▸ How to complete this task: Repeat word for word the stretch of the Michael Sadykiewicz papers description that opens with the words "Creator: Sadykiewicz, Michael" and closes with "Archives in 2017.".
Excerpt provided START
Creator: Sadykiewicz, Michael
Physical Location: Hoover Institution Library & Archives

Access

The collection is open for research; materials must be requested in advance via our reservation system. If there are audiovisual or digital media material in the collection, they must be reformatted before providing access.

Use

For copyright status, please contact the Hoover Institution Library & Archives.

Acquisition Information

Materials were acquired by the Hoover Institution Library & Archives in 2017.

Preferred Citation

[Identification of item], Michael Sadykiewicz papers, [Box no., Folder no. or title], Hoover Institution Library & Archives.

Biographical Note

Michał, or Michael, Sadykiewicz was born in 1924 into a Polish-Jewish family in the large industrial city of Łódź. He received his primary and most of his secondary education in his home town. When Hitler's Germany and Stalin's Russia attacked Poland in September 1939, the Sadykiewicz family took refuge in Eastern Poland, which was soon occupied by the Soviets. They then moved further east to the Russian city of Tambov, southeast of Moscow. Sadykiewicz completed his secondary education there in 1941, about the time that Germany attacked its erstwhile Soviet ally. The seventeen-year-old Sadykiewicz volunteered for the Red Army. Two years later, when Polish units were organized under Soviet command, he was transferred to one of them, and during the next two years fought along the battle route from Moscow to Berlin.
Excerpt provided END
Raw data START
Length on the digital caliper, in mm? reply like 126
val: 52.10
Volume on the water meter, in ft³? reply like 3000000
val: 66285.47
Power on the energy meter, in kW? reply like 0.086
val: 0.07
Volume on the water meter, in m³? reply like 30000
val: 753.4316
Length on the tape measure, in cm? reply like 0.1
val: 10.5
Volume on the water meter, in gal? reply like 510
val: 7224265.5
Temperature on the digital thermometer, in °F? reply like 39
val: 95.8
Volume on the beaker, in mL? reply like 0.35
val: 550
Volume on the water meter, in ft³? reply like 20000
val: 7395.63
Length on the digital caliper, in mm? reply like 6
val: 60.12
Raw data END
Raw data START
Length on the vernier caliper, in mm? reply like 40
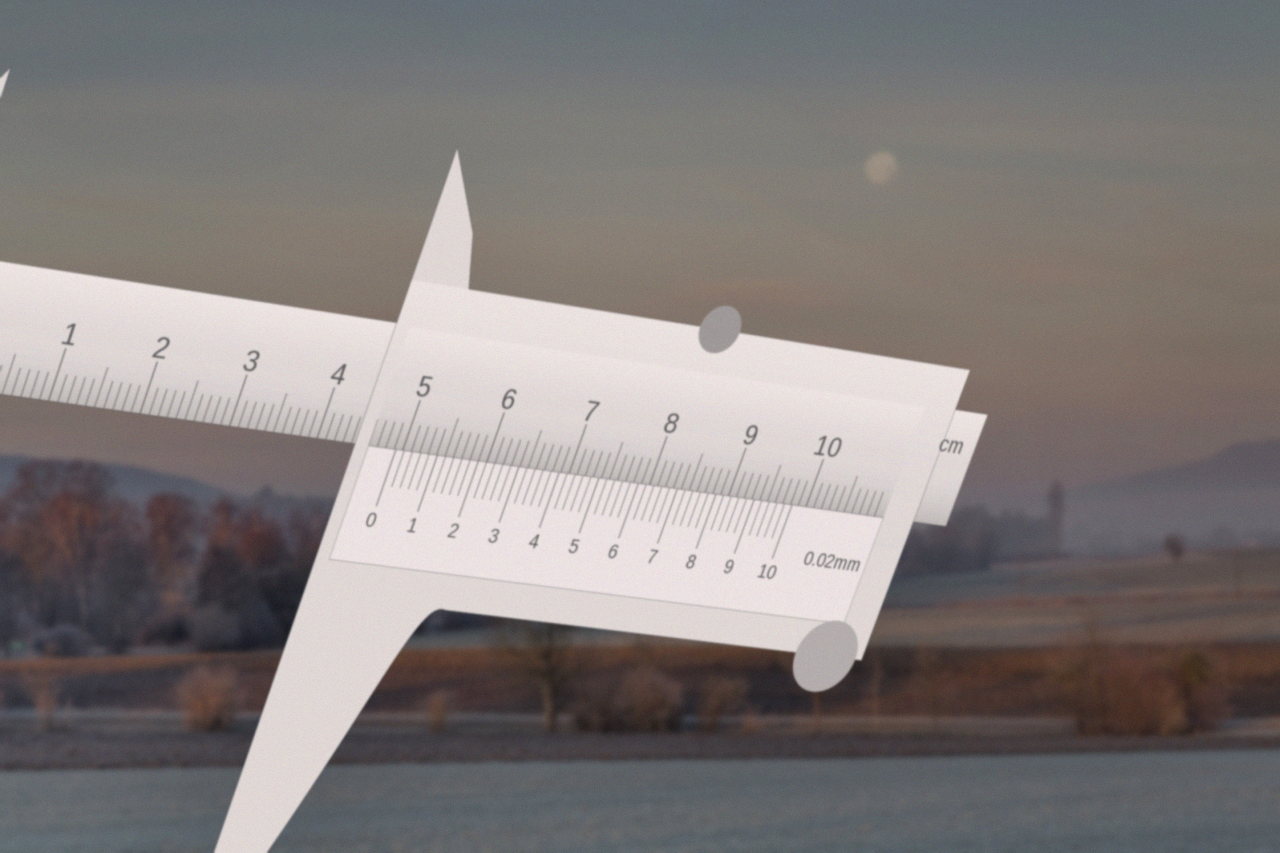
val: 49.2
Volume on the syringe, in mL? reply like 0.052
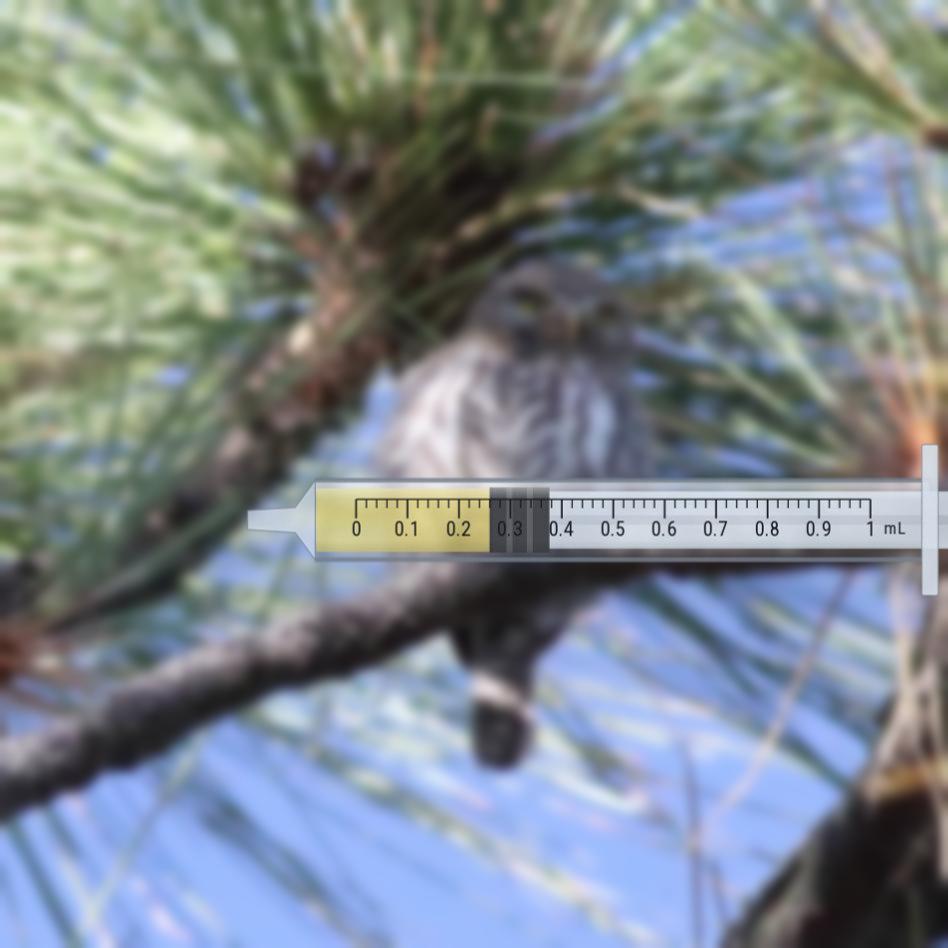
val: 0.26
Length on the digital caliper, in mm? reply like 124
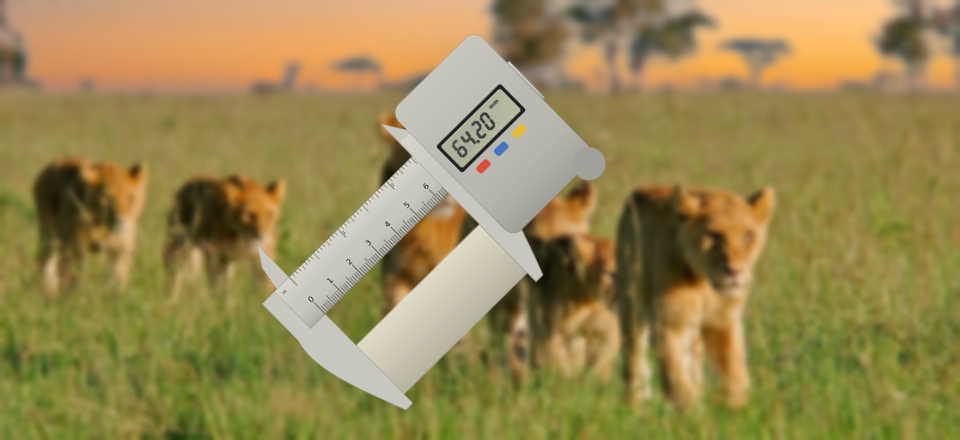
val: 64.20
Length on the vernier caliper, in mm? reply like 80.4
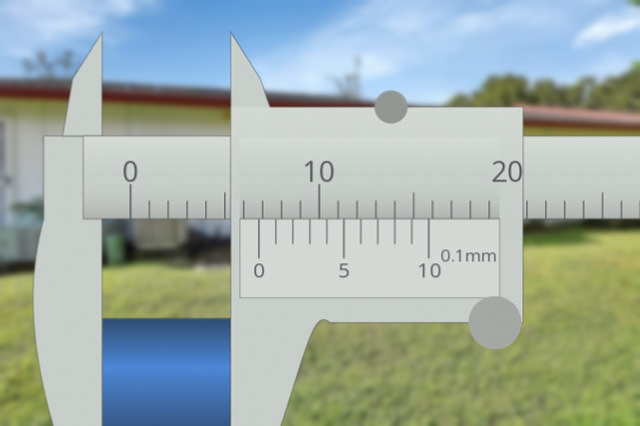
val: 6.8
Raw data END
▸ Completed task:
Creator: Sadykiewicz, Michael
Physical Location: Hoover Institution Library & Archives

Access

The collection is open for research; materials must be requested in advance via our reservation system. If there are audiovisual or digital media material in the collection, they must be reformatted before providing access.

Use

For copyright status, please contact the Hoover Institution Library & Archives.

Acquisition Information

Materials were acquired by the Hoover Institution Library & Archives in 2017.